Presentation title: PCI DSS 3.0: A Primer on Preparing for the Change presented at BsidesDFW2013 2013

by Branden R. Williams,

Summary : PCI DSS is now ready for the next iteration of its standard, version 3.0. By the time the conference rolls around, people will have been able to review it for a few months, but how will it translate into action for the community? What new questions have come up and what new products areas are either obsolete or flourishing?
As companies start preparing budgets for FY2015, they need to know how the new requirements in PCI DSS 3.0 impacts the puts and takes to the bottom line. What technology or service can they cut from their operations? What new capital or operational expenses will they need in order to comply? What business decisions might be made about the payment strategy in general as technologies like Mobile and Cloud impact how we consume and deliver services? How do I manage my QSA (or my internal auditors) to minimize the impact to my company when dealing with the changes in the standard? These are the strategic questions we will answer in this short session.
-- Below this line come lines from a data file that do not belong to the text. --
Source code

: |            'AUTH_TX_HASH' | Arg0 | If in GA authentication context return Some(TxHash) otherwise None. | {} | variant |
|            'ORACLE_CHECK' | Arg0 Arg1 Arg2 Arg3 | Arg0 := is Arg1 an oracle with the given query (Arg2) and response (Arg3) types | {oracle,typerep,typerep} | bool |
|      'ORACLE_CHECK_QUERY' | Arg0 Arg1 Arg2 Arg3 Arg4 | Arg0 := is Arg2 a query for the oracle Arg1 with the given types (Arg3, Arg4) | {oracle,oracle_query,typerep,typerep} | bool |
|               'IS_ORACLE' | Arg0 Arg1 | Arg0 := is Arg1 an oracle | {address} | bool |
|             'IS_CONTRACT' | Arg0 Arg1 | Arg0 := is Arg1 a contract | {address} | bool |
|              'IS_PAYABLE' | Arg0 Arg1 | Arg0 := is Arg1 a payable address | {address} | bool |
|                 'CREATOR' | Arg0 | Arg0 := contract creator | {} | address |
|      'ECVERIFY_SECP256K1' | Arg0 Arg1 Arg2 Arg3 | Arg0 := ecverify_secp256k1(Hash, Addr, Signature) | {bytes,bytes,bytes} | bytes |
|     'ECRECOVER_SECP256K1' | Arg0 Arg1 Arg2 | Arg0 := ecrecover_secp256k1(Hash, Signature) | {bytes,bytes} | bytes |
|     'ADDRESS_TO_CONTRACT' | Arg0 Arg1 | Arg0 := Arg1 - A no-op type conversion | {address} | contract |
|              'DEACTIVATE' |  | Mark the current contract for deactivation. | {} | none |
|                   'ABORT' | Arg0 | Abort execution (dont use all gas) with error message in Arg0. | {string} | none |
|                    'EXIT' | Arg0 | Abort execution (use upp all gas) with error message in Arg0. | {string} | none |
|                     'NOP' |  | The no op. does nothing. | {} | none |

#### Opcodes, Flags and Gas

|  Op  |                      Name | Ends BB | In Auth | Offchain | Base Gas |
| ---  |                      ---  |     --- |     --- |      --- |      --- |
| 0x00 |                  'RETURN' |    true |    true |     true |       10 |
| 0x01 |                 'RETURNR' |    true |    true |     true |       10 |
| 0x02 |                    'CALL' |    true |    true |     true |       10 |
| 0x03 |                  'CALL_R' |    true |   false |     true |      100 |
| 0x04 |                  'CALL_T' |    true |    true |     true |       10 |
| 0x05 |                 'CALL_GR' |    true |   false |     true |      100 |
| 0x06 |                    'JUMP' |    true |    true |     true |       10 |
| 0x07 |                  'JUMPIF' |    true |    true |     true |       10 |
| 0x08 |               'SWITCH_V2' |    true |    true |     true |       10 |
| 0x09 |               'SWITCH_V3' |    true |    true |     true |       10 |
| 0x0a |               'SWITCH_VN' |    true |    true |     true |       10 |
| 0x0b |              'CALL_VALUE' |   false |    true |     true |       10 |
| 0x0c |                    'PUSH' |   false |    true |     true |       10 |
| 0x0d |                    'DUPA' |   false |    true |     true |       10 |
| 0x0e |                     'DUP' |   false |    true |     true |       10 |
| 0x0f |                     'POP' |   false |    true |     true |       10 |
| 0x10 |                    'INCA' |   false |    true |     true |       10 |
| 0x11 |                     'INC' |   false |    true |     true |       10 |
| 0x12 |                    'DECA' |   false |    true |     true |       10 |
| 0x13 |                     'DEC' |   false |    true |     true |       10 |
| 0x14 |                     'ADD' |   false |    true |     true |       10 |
As a former Board of Advisor member, QSA, and advisor to companies big and small on PCI DSS, changes in the standard always bring out lots of questions about how to proceed. The document itself is large and cumbersome, and most companies just want a few key goals they can manage toward to move into compliance with the new standard. As someone who has served in the community for over nine years, attendees will get real answers to real problems—not the standard answer provided by the Council of “It’s up to your assessor.
This short session will highlight the changes in PCI DSS 3.0, include some free tools for tracking progress against those changes (and the standard overall), and provide tips for big and small companies on how to further reduce the impact of PCI DSS with strategic adjustments in their company."